A7
- Type: private company
- Industry: financial services
- Founded: 2024; 2 years ago
- Founder: Ilan Shor
- Owner: Ilan Shor (51%), Promsvyazbank (49%)
- Number of employees: 2,000 (2026)

= A7 (company) =

A7 is the Russian payment intermediary company that provides cross-border money transfers, best known for enabling large-scale sanctions evasion following the 2022 Russian invasion of Ukraine.

== Operations ==

A7 enables cross-border money transfers to Russian individuals and entities, including those under sanctions.

A7 utilizes bank infrastructure in Russia and Kyrgyzstan, a Kyrzyzstan-based cryptocurrency exchange Grinex (a successor to now-defunct Garantex and a network of shell companies in third countries.

A7 issues its own stablecoin A7A5 pegged to the Russian Ruble and ostensibly backed by fiat ruble deposits in Promsvyazbank.
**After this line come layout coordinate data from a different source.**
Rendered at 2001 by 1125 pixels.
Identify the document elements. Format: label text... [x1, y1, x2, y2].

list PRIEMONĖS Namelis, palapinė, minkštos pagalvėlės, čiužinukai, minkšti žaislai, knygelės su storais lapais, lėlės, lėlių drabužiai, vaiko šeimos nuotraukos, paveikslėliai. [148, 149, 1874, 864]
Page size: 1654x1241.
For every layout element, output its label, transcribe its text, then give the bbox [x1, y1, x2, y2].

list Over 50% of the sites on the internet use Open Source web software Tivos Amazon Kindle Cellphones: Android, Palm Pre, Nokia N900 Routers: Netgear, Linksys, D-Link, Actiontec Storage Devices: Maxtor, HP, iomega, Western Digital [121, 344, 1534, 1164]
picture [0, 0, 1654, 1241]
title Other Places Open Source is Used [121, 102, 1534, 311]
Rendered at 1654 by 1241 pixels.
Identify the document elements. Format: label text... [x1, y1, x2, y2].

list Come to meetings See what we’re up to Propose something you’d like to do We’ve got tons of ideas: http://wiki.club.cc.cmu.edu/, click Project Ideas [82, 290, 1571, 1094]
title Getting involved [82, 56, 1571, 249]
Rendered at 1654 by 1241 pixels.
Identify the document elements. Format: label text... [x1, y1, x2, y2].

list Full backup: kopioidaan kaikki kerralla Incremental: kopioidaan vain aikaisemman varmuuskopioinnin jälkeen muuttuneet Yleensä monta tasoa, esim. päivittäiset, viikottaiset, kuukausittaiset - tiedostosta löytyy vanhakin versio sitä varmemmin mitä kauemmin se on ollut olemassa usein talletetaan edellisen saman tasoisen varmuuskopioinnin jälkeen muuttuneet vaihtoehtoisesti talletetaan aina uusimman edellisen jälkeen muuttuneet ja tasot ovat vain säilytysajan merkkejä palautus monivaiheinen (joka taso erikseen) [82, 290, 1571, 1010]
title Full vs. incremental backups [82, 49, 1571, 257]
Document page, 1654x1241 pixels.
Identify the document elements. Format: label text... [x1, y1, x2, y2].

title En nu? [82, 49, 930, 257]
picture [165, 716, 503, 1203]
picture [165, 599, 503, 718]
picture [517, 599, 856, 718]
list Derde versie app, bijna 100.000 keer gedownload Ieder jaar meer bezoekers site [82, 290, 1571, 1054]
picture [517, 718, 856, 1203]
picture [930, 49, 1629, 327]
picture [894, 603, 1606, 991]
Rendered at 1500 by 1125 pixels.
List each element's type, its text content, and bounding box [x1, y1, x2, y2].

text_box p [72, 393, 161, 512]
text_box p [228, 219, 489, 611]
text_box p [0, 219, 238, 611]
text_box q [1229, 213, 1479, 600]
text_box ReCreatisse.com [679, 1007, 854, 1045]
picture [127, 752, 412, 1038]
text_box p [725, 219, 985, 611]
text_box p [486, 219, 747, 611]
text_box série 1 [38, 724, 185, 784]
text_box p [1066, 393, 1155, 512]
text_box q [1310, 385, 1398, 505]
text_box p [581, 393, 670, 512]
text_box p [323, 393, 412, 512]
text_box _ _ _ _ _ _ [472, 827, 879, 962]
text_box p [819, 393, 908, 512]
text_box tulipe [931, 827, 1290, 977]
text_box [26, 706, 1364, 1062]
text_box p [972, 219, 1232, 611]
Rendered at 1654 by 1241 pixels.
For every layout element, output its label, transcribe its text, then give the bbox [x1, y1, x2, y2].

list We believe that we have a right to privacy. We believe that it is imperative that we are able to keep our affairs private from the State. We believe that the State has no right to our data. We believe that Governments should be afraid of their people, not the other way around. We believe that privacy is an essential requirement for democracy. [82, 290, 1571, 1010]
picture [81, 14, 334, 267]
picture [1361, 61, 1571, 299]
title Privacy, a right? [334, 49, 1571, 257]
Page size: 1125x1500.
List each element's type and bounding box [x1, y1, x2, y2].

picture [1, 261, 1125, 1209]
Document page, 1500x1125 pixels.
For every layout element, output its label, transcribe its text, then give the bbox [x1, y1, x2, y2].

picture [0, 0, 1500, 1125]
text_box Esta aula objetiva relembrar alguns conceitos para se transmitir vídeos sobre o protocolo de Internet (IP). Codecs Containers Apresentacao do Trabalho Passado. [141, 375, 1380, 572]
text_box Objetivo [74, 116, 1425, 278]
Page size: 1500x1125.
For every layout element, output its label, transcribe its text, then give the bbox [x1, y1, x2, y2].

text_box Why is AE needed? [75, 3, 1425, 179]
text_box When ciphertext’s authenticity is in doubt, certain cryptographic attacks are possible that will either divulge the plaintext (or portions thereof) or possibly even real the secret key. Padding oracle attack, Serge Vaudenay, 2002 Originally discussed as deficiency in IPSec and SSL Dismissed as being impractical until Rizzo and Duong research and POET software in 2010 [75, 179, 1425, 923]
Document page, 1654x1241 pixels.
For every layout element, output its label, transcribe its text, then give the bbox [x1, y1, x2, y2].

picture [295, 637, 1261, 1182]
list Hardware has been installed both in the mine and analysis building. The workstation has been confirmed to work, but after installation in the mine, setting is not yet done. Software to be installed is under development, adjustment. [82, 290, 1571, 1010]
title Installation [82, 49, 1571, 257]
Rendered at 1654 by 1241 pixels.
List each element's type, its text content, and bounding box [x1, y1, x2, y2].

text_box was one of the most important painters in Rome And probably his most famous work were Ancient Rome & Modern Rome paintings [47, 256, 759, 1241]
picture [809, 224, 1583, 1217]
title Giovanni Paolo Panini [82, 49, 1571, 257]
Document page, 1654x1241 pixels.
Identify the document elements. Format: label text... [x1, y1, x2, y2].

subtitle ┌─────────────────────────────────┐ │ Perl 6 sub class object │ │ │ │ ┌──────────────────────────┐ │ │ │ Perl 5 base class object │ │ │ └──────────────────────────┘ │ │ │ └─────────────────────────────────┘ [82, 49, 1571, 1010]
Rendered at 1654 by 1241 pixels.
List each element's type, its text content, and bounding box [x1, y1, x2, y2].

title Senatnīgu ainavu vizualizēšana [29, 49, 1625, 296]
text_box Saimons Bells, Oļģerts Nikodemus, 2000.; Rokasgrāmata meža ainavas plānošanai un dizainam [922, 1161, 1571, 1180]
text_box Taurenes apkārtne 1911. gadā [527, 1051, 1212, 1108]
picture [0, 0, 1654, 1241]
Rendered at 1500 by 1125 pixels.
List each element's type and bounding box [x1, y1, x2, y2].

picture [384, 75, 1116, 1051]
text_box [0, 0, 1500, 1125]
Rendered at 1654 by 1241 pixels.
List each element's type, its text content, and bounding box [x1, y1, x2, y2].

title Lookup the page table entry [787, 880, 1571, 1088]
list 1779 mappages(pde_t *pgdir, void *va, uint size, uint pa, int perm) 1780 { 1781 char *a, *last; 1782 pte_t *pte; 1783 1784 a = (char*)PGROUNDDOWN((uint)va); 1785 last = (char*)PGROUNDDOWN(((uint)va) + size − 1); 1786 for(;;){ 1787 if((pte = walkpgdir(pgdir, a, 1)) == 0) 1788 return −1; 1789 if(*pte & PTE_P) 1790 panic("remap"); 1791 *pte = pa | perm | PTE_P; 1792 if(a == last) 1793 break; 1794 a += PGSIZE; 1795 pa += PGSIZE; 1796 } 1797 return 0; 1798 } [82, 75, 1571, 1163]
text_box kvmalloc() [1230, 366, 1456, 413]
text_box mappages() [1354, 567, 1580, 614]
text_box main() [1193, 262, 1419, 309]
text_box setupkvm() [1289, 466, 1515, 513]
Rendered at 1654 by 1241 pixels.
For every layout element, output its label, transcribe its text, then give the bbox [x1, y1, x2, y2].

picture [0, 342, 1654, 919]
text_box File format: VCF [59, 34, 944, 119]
The company and its cryptocurrency are closely tied to Shor's previous activities and companies in the Seychelles and the UAE.

== Ownership ==

A7's key shareholders are Ilan Shor, a fugitive Moldovan oligarch, a Russian citizen, and Federal Security Service informant (51%), and the state-owned Russian Promsvyazbank (49%).

A7 has close ties to a Russian state-owned VEB.RF development bank. Nearly all A7 executives are also VEB.RF employees, and VEB.RF is a shareholder of some of A7's legal entities.

A7 allegedly has ties to Roman Abramovich. For instance, A7 rented offices from Abramovich's companies and received significant financial support from Abramovich's close confidant, Viktor Kharitonin. An informant of Russian investigative project Proekt Media Abramovich a sponsor and a protector of A7.

== Use cases ==

The scheme operated by A7 is widely used by manufacturers of Russian loitering munitions, one-way attack drones, and reconnaissance drones.

Other clients of A7 include (but are not limited to) Biblio Globus (touristic company owned by Arkady Rotenberg), Wildberries (marketplace owned by Tatiana Bakalchuk and Suleiman Kerimov), International Tobacco Group, jewelry stores chain Sublight, Arctic LPG project owned by Leonid Mikhelson, Rosatom, S7, Rappart Services (manufacturer of components for Sukhoi SuperJet 100), Agro Alliance (agriculutre company owned by the family of Sergey Naryshkin), and VTB Bank.

A7 scheme had been allegedly utilized by the Russian authorities to transfer funds intended to influence 2025 Moldovan parliamentary election. Individuals associated with Shor had further reportedly used an encrypted application that hides user identities and transactions to distribute the money.

== Sanctions ==

A7 network was targeted by the UK sanctions. For instance, the UK’s Foreign, Commonwealth and Development Office (FCDO) imposed restrictions on HTX cryptocurrency exchange which channeled over USD 1.5 billion to Russia through Garantex and Grinex within the A7 scheme.

It also faced EU and US sanctions and restrictions for cryptocurrency exchanges that convert A7-issues A7A5 token to fiat currencies.